Apache Flink: December 2014 in the Flink community

06 Jan 2015

This is the first blog post of a “newsletter” like series where we give a summary of the monthly activity in the Flink community. As the Flink project grows, this can serve as a “tl;dr” for people that are not following the Flink dev and user mailing lists, or those that are simply overwhelmed by the traffic.

Flink graduation

The biggest news is that the Apache board approved Flink as a top-level Apache project! The Flink team is working closely with the Apache press team for an official announcement, so stay tuned for details!

New Flink website

The Flink website got a total make-over, both in terms of appearance and content.

Flink IRC channel

A new IRC channel called #flink was created at irc.freenode.org. An easy way to access the IRC channel is through the web client. Feel free to stop by to ask anything or share your ideas about Apache Flink!

Meetups and Talks

Apache Flink was presented in the Amsterdam Hadoop User Group

Notable code contributions

Note: Code contributions listed here may not be part of a release or even the current snapshot yet.

Streaming Scala API

The Flink Streaming Java API recently got its Scala counterpart. Once merged, Flink Streaming users can use both Scala and Java for their development. The Flink Streaming Scala API is built as a thin layer on top of the Java API, making sure that the APIs are kept easily in sync.

Intermediate datasets

This pull request introduces a major change in the Flink runtime. Currently, the Flink runtime is based on the notion of operators that exchange data through channels. With the PR, intermediate data sets that are produced by operators become first-class citizens in the runtime. While this does not have any user-facing impact yet, it lays the groundwork for a slew of future features such as blocking execution, fine-grained fault-tolerance, and more efficient data sharing between cluster and client.

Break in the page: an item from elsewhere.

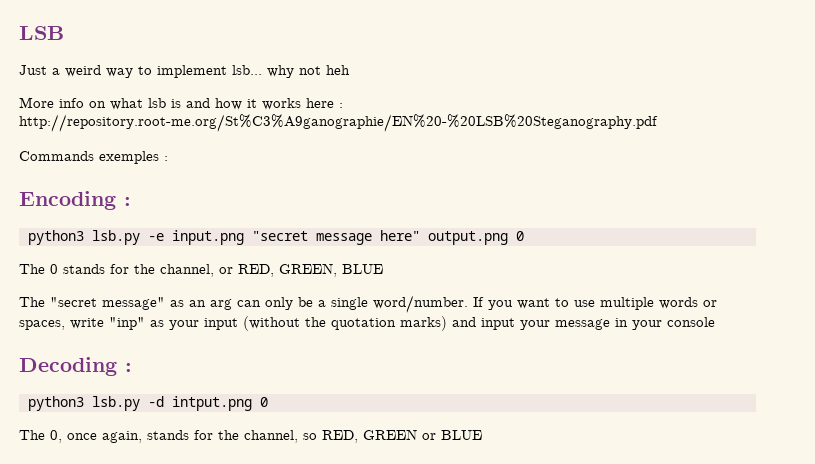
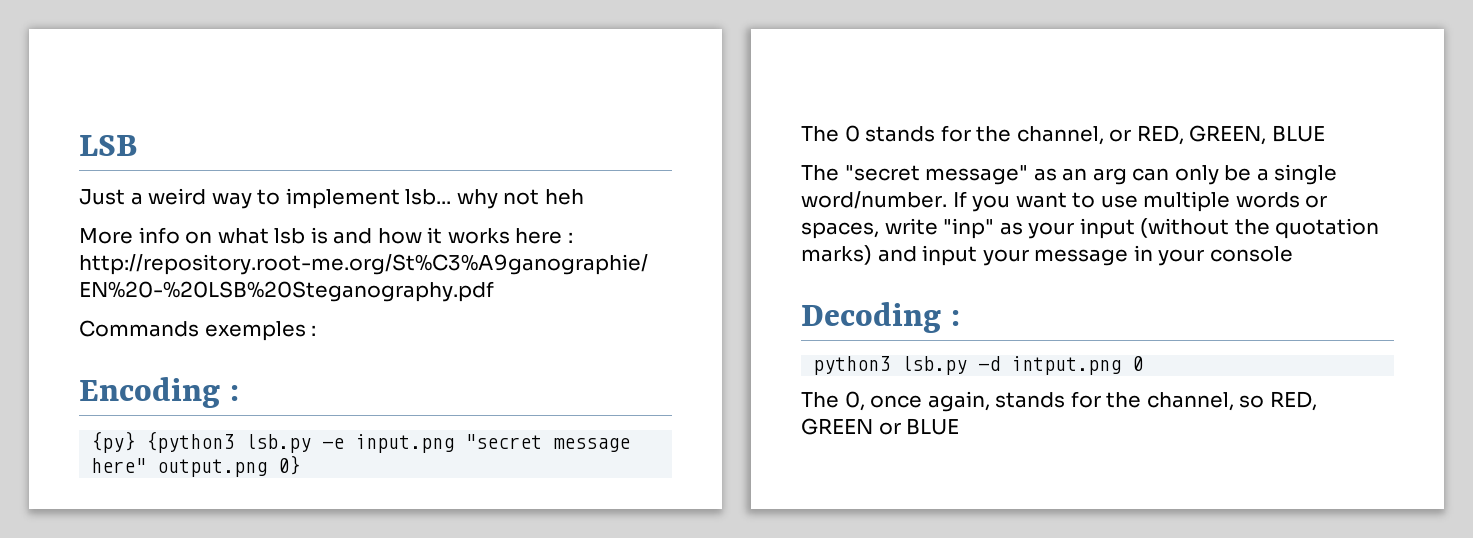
[27,230,84,245] python3 -> [91,431,235,453] {py} {python3
[515,231,524,241] 0 -> [278,455,301,475] 0}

Configurable execution mode

This pull request allows the user to change the object-reuse behaviour. Before this pull request, some operations would reuse objects passed to the user function while others would always create new objects. This introduces a system wide switch and changes all operators to either reuse objects or don’t reuse objects.

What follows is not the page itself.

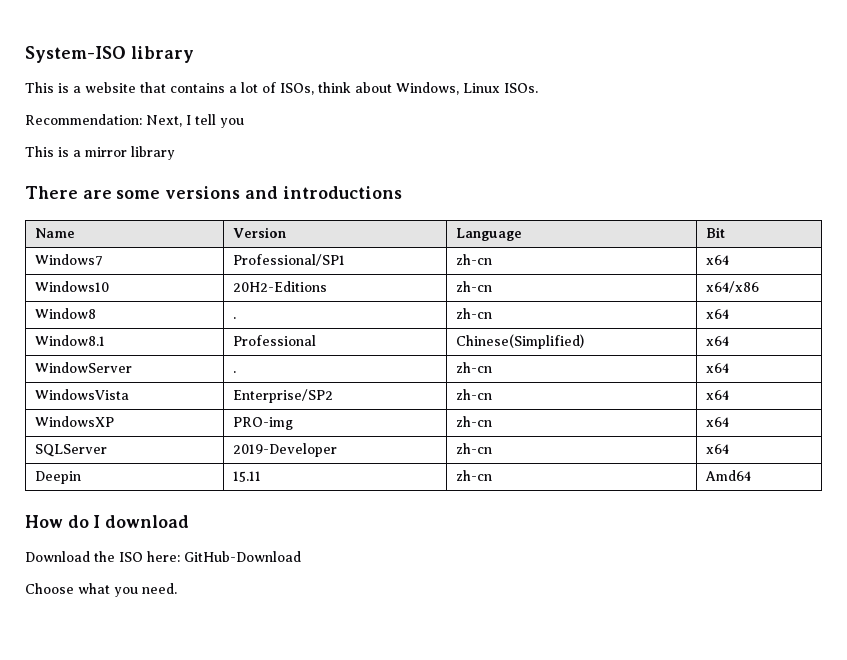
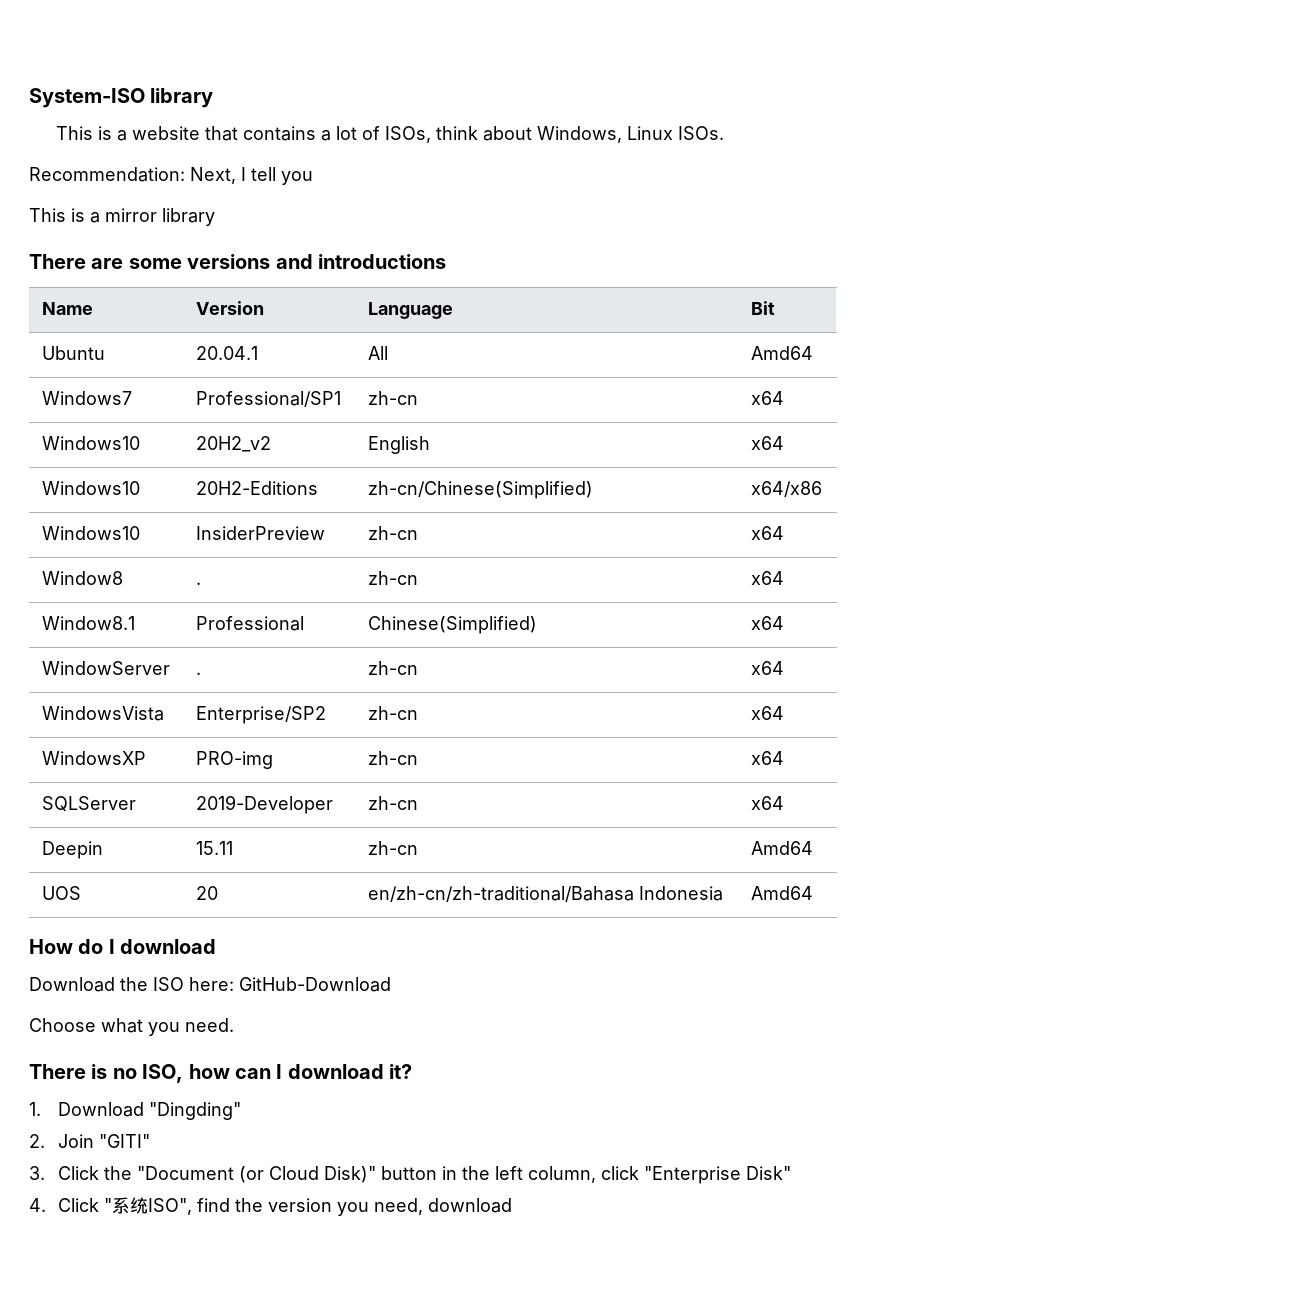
(726, 232) none -> [41,346,105,360] [195,346,258,360] [367,346,388,360] [750,346,813,360] // Ubuntu | 20.04.1 | All | Amd64
[233,281,328,292] [456,281,493,292] [706,281,760,293] 20H2-Editions | zh-cn | x64/x86 -> [195,436,271,452] [367,436,430,454] [750,436,784,450] [41,481,140,495] [195,481,318,495] [367,481,593,499] [750,481,822,497] [41,526,140,540] [195,526,325,540] [367,526,418,540] [750,526,784,540] 20H2_v2 | English | x64 // Windows10 | 20H2-Editions | zh-cn/Chinese(Simplified) | x64/x86 // Windows10 | InsiderPreview | zh-cn | x64
(752, 475) none -> [41,886,81,900] [195,886,218,900] [367,886,723,902] [750,886,813,900] // UOS | 20 | en/zh-cn/zh-traditional/Bahasa Indonesia | Amd64
(177, 588) none -> [29,1064,413,1083] [29,1102,241,1120] [29,1134,150,1148] [29,1166,791,1184] [29,1197,512,1216] // There is no ISO, how can I download it? // 1. Download "Dingding" // 2. Join "GITI" // 3. Click the "Document (or Cloud Disk)" button in the left column, click "Enterprise Disk" // 4. Click "系统ISO", find the version you need, download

Distributed Coordination via Akka

Another major change is a complete rewrite of the JobManager / TaskManager components in Scala. In addition to that, the old RPC service was replaced by Actors, using the Akka framework.

Sorting of very large records

Flink’s internal sort-algorithms were improved to better handle large records (multiple 100s of megabytes or larger). Previously, the system did in some cases hold instances of multiple large records, resulting in high memory consumption and JVM heap thrashing. Through this fix, large records are streamed through the operators, reducing the memory consumption and GC pressure. The system now requires much less memory to support algorithms that work on such large records.

Kryo Serialization as the new default fallback

Flink’s build-in type serialization framework is handles all common types very efficiently. Prior versions uses Avro to serialize types that the built-in framework could not handle. Flink serialization system improved a lot over time and by now surpasses the capabilities of Avro in many cases. Kryo now serves as the default fallback serialization framework, supporting a much broader range of types.

Hadoop FileSystem support

This change permits users to use all file systems supported by Hadoop with Flink. In practice this means that users can use Flink with Tachyon, Google Cloud Storage (also out of the box Flink YARN support on Google Compute Cloud), FTP and all the other file system implementations for Hadoop.

Heading to the 0.8.0 release

The community is working hard together with the Apache infra team to migrate the Flink infrastructure to a top-level project. At the same time, the Flink community is working on the Flink 0.8.0 release which should be out very soon.